Both are monuments to the eternal spirit, and both present an idealisation of the national essence, says Jeff Kingston, professor of international studies at Tokyo's Temple University. "They both beautify history."
At Graceland, we get the rags-to-riches story of the American dream shorn of its darker side, in this case the tragic descent into obesity, drug-dependence and untimely death.
At Yasukuni, particularly at the adjacent Yushukan museum, visitors are presented with a whitewashed view of history in which Japanese soldiers, like fleetingly beautiful cherry blossoms, were glorious liberators and victims but never aggressors.
"The two museums represent degrees of revisionism," says one Washington observer.

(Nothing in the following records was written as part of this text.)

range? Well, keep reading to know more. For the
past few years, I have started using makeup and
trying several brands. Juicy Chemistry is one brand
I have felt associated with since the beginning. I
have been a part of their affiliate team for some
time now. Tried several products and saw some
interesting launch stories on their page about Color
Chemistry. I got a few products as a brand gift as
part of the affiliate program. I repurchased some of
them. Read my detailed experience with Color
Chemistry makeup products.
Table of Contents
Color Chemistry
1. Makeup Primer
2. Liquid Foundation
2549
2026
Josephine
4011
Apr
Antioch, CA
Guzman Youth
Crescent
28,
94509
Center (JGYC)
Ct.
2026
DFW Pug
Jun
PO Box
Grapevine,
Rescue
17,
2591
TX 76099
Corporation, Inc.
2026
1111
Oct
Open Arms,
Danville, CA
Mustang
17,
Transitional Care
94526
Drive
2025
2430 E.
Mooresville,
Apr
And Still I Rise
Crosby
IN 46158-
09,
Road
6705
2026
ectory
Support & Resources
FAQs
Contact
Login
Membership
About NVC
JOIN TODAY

The leaders of the world's two biggest economies, who fly down to Memphis on Air Force One today, will not get special treatment at Graceland. As always, the upstairs of the house, including the bathroom where Elvis died, will be discreetly cordoned off.

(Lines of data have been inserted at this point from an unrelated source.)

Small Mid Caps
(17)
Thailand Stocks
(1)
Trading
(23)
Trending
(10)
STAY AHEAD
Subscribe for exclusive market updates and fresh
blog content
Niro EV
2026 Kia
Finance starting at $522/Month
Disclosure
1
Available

Jack Soden, the thoughtful chief executive of Elvis Presley Enterprises, defends the partial view of Elvis's home, saying: "There is no respectful or dignified way to include it in a tour of the house."
The official Graceland version of events has Elvis dying, at 42, of cardiac arrhythmia, shortly after he played two of his favourite songs on one of the mansion's several pianos. Or, as it says on Elvis's gravestone in a phrase that would not be entirely out of place at Yasukuni: "God saw that he needed some rest and called him home to be with him."
Elisa Brewer, who has visited Graceland, says: "I think he fell off the toilet and suffocated in vomit, or in the shag carpet."
The receptionist at Graceland's corporate office will only say: "They say he died of a heart attack. So that's what we go by."
So far as airbrushing history goes, this is mild stuff. The same, say critics, cannot be said for the Yushukan museum, with its proud displays of Zero fighter aircraft and glorification of war. The museum, updated in 2002, presents a view of history that most Chinese, South Koreans and (sotto voce) American officials find entirely distasteful.
The Nanjing massacre, for example, is presented as a liberation, while all mention of Japan's use of chemical weapons, human vivisection and Korean sex slaves is omitted. The bombing of Pearl Harbor, where Elvis spent Dollars 65,000 constructing a memorial, is presented as forced by the allied blockade.
Thomas Schieffer, the US ambassador to Tokyo, concedes he dislikes the museum. But he refrains from criticising Mr Koizumi's pilgrimages to Yasukuni, even though war criminals convicted by the Americans are honoured there. "I think the museum is very disturbing, but I think the museum and the prime minister's visit to Yasukuni are separate issues," he says.
Mr Koizumi is widely expected to make his final pilgrimage to Yasukuni as prime minister on August 15, the anniversary of the war's end and the most controversial possible day for a visit.
Mr Bush will certainly not be accompanying him. But the US ambassador is delighted that Mr Koizumi is going to Graceland.
"It's a part of America, and to have the prime minister get a feel for it will be fun. It will also give him a better idea of what America is all about."